The financial fraud concerns the possibility that the HSBC bank in or about 2006 encouraged its staff to approach well-to-do French clients with a view to encouraging said clients to invest some of their well-to-do in fictitious offshore companies, with a further view to robbing the French tax authorities.

The alleged scheme seems to have worked very well, with no fewer than five billion euros being whisked from under the dripping noses of the taxmen, and stashed safely in the Virgin Islands or Panama.

Dossier: Eurozone in crisis

The problem is that no bank can legally accept money from a client, knowing that the client is attempting to avoid taxation. The simple name for that is fraud. And if, as appears to be the case here, there are a number of people involved, it's called organised fraud, and is serious shit.

The Swiss banking authorities don't like the sound of skeletons rattling in the fiscal closet, and have asked the French investigators to move the whole inquiry to ministerial level. The Swiss say the whole case is a simple misunderstanding. The two French judges looking into the affair seem to understand very well. They've told the Swiss to sit on a cheese.

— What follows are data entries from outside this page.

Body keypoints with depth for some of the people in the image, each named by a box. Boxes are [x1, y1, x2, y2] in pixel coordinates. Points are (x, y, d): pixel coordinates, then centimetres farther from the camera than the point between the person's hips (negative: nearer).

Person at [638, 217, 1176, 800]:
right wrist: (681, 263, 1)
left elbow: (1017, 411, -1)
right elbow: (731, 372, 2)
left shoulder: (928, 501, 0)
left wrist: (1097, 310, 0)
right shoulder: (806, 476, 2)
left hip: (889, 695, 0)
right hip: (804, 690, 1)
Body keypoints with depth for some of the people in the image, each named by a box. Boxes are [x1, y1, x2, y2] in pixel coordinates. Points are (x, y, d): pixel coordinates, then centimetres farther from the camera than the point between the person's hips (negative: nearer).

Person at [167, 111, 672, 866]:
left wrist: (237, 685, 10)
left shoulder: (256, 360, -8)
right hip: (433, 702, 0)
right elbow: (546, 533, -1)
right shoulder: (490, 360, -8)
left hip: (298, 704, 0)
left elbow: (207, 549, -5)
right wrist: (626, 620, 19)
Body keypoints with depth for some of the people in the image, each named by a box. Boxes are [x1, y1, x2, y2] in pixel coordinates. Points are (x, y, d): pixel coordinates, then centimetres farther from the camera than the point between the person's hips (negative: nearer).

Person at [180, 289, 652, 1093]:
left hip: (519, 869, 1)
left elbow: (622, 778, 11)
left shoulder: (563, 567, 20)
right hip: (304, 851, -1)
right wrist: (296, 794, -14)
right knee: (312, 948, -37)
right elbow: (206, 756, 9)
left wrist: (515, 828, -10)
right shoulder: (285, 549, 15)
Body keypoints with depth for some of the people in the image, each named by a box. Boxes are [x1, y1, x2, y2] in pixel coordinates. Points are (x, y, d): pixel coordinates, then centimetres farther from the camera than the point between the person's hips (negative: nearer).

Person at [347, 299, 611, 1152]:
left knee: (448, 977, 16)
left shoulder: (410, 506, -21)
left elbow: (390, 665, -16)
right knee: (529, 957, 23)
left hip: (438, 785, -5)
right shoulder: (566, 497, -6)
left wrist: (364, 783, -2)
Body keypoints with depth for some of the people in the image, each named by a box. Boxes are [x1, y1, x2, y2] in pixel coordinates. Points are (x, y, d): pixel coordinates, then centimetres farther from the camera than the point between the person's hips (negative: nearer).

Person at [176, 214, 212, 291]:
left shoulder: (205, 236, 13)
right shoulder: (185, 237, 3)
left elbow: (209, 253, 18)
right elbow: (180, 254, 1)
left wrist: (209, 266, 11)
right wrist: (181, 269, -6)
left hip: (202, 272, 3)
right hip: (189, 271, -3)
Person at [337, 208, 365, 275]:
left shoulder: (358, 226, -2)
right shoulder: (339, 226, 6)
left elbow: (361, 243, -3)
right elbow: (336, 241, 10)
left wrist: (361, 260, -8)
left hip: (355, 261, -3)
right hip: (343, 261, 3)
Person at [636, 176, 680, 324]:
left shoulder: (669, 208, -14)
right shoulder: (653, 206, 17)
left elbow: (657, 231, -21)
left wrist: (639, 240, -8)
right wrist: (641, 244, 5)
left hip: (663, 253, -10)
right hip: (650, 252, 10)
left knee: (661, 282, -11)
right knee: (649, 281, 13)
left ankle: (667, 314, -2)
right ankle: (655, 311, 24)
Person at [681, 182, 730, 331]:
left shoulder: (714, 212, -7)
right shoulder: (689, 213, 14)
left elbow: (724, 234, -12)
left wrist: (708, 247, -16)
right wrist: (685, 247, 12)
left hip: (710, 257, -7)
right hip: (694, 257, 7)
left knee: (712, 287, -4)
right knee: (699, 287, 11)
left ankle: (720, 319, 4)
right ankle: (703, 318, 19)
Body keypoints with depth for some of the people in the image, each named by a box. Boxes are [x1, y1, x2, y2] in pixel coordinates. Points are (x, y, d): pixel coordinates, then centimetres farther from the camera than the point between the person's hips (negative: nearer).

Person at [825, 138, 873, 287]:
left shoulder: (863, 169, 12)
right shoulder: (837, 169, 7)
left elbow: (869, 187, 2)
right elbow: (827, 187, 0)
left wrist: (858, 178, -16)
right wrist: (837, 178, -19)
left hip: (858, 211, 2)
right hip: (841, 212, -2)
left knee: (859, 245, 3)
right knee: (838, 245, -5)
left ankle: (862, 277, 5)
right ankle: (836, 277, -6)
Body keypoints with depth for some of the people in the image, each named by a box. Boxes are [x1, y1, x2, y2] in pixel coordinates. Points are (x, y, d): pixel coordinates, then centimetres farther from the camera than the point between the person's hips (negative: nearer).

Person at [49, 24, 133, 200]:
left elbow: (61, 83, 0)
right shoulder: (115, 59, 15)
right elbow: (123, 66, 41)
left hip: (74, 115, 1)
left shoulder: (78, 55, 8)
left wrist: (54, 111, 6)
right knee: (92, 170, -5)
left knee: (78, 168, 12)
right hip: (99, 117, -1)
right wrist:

The gas-producing Greens are in the news because:

  • communist L'Humanité thinks the so-called "energy transition" has gone off the rails, blaming the lack of a coherent transport policy for much of the trouble;


  • conservative Le Figaro says Ecology Minister Ségolène Royal is ready to give in on the dispute over the irrigation dam at Sievens, ostensibly to avoid further widening the gap with former government allies in the Green Party. For Le Figaro, this is just another lamentable example of the government giving in to violent pressure groups.